**DIRECTIONS FOR THIS TASK**
Repeat everything in the listing from the line containing "하노이에서 일정이 촘촘하게 잡혀 있을수록" down to the line containing "08/08/2026 10:49", including both of those lines. Leave the pictures out of your answer.
========================================================================
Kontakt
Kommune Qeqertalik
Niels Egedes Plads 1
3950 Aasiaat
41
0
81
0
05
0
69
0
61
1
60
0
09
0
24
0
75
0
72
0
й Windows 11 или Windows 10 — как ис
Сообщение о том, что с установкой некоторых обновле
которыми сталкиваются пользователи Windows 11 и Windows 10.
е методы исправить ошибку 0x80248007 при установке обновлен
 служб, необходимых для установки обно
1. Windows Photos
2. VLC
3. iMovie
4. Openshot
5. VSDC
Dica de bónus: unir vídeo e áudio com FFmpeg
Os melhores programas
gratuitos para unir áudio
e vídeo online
========================================================================
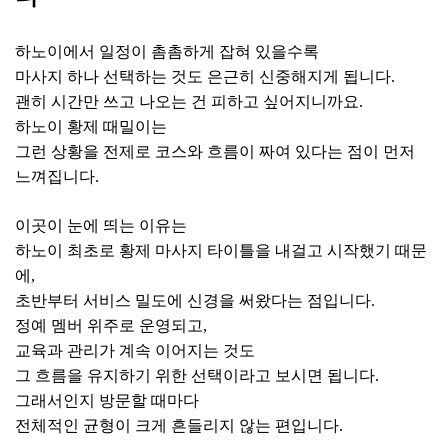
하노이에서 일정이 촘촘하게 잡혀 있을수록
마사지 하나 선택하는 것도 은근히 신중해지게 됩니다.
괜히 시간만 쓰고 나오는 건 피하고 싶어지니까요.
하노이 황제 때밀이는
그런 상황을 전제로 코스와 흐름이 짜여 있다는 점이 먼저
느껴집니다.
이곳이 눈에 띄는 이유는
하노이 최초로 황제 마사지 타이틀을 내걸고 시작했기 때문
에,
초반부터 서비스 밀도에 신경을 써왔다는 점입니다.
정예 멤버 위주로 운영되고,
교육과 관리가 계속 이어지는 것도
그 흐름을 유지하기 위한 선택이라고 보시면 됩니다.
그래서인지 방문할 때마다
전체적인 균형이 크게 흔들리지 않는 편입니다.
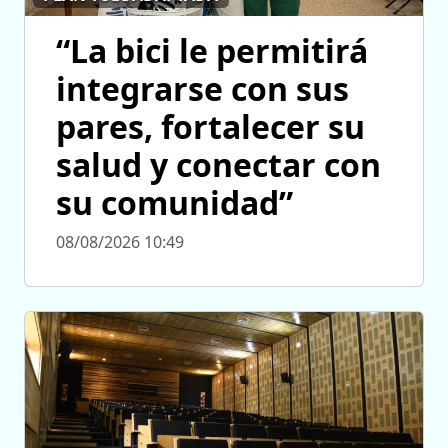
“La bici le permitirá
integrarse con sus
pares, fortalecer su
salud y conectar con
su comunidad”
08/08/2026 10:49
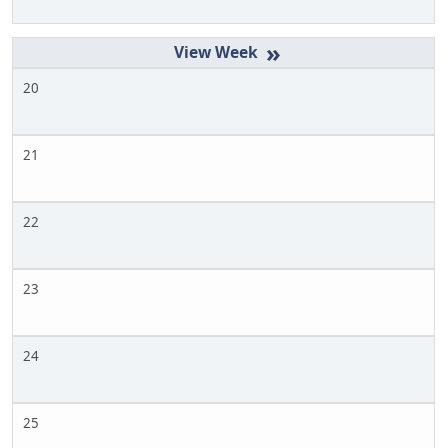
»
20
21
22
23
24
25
========================================================================
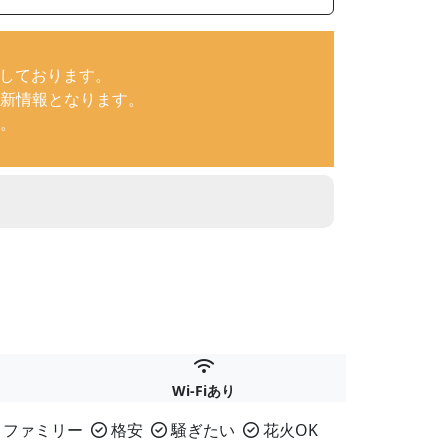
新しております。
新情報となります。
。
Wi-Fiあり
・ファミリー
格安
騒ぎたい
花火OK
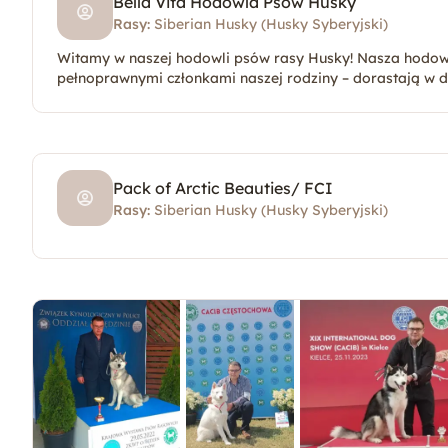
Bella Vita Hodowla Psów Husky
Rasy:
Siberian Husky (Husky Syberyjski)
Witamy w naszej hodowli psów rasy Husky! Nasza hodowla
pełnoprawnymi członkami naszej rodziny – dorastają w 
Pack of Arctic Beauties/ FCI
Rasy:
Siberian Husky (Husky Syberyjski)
========================================================================
**EXERCISE RESULT**
하노이에서 일정이 촘촘하게 잡혀 있을수록
마사지 하나 선택하는 것도 은근히 신중해지게 됩니다.
괜히 시간만 쓰고 나오는 건 피하고 싶어지니까요.
하노이 황제 때밀이는
그런 상황을 전제로 코스와 흐름이 짜여 있다는 점이 먼저
느껴집니다.
이곳이 눈에 띄는 이유는
하노이 최초로 황제 마사지 타이틀을 내걸고 시작했기 때문
에,
초반부터 서비스 밀도에 신경을 써왔다는 점입니다.
정예 멤버 위주로 운영되고,
교육과 관리가 계속 이어지는 것도
그 흐름을 유지하기 위한 선택이라고 보시면 됩니다.
그래서인지 방문할 때마다
전체적인 균형이 크게 흔들리지 않는 편입니다.
“La bici le permitirá
integrarse con sus
pares, fortalecer su
salud y conectar con
su comunidad”
08/08/2026 10:49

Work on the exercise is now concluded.